Shakshuka hummus is pretty much exactly what it sounds like: shakshuka on top of hummus. Not familiar with those? Well hummus is a spread/dip made primarily from chickpeas, mixed with tahini (sesame paste), olive oil and lemon juice.
Shakshuka is often credited as being originally from Tunisia, but is a firm favorite in Israel and increasingly elsewhere. The base is made with peppers, onions, tomato and then usually some herbs and/or spices and then eggs are poached in the sauce.
We have loved shakshuka for years, and I’ve made a few variations, including shakshuka with meat and green shakshuka. One of the great things about it is you can make extra sauce and freeze it, ready to just defrost, warm it up then add your egg.
Plus, shakshuka is just ridiculously tasty and comforting.
On our trip, I very nearly didn’t have shakshuka hummus as I didn’t see it anywhere until right at the end. But when I saw it, it was first on our order, no matter whether it went with anything else or not.
You might be wondering why I thought it might be weird. Well, I have a bit of a thing about hot and cold things together. I’m never quite sure about it. But here the trick is to have the hummus at room temperature so the contrast isn’t as big.
Then, the smooth, creamy hummus and runny tomatoey shakshuka intermingle.
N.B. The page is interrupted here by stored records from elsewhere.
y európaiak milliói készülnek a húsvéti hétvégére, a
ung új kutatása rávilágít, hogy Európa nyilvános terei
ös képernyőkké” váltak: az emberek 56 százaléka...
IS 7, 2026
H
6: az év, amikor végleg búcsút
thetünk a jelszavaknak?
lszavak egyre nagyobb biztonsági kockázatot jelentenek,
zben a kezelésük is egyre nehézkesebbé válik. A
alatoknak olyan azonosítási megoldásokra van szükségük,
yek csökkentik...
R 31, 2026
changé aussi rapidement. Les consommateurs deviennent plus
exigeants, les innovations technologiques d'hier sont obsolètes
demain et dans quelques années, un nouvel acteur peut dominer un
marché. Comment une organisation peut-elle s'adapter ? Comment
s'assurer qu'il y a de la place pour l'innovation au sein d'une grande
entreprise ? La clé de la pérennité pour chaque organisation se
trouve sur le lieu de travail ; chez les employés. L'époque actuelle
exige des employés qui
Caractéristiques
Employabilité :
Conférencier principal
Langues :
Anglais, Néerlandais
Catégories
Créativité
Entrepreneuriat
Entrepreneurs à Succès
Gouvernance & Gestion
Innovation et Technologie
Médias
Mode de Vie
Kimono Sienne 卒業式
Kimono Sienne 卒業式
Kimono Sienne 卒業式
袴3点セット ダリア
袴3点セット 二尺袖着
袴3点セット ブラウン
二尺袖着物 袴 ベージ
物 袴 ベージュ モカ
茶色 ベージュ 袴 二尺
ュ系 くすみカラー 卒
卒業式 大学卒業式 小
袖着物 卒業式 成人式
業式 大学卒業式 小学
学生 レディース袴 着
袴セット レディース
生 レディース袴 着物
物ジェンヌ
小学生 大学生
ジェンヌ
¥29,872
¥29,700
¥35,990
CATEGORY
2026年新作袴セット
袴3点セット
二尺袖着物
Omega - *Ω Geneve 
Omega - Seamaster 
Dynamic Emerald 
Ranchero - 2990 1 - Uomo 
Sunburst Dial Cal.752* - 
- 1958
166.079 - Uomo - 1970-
And once you then break open the egg yolk, it’s all one mushy delicious mouthful.
How to make shakshuka hummus
- Soften the onions and add the peppers.
- Add the tomatoes, herbs and spices and cook to allow the flavors to mingle.
- Crack the eggs into the sauce, cover and allow them to poach in the sauce.
- Serve the sauce over hummus (either homemade or bought).
While it takes a little time, it’s a very easy dish to make. It’s also great for preparing part of it ahead to do just a final cook when you need it.
If you’re looking for one deliciously comforting brunch that’s just that little bit different, shakshuka hummus is a great choice. Great flavors, and all perfect for dipping some bread into.
Try these other comforting brunch ideas:
- Eggs Royale (smoked salmon eggs Benedict)
- Menemen (Turkish scrambled eggs)
- Baked eggs with mushrooms and asparagus
- Plus get more brunch recipes and Middle Eastern recipes in the archives.
- 1/2 onion large or 1 small
- 1 red pepper
- 1 1/2 tbsp olive oil
- 1 clove garlic finely chopped/crushed
- 1 tsp ground cumin
- 1 tsp ground paprika
- 1 tbsp parsley chopped
- 2 tbsp cilantro (coriander) chopped, divided
- 14 oz chopped tomatoes 396g, 1 can or can use fresh
- 2 eggs
- 6 tbsp hummus or more to taste
- Peel and slice the onions in half or quarter rings, depending on size. Core the peppers and cut in slices.
- Heat the oil in a large shallow pan or skillet and add the onions. Cook for 2-3 minutes until they start to soften. Add the peppers and cook, stirring now and then, for another 5 minutes.
- Add the garlic, cumin, paprika, parsley and 1tbsp cilantro and stir. Cook for another couple minutes.
- Add the tomatoes and cook for around 10 minutes to allow the flavors to mingle (a little longer if using fresh tomatoes to let them break up). Up to this point can be made in advance and chilled or frozen.
- When ready to serve, re-heat the sauce if needed then gently push two indentations in the sauce with the back of a serving spoon and crack an egg into each one. Cover the pan with a lid and allow the eggs to cook in the sauce for around 5 minutes, basting the whites with the sauce part-way if needed. Ideally you want the whites just cooked and the yolks still a little soft so they will mingle with the sauce when you serve up.
- When the eggs are ready, put around 3 tbsp of hummus in the bottom of two bowls. Carefully scoop an egg along with around half the sauce, taking care not to break the egg, on top/slightly to the side of the hummus in each bowl. Sprinkle the remaining cilantro over the top. Works well served with bread on the side to mop up the sauces.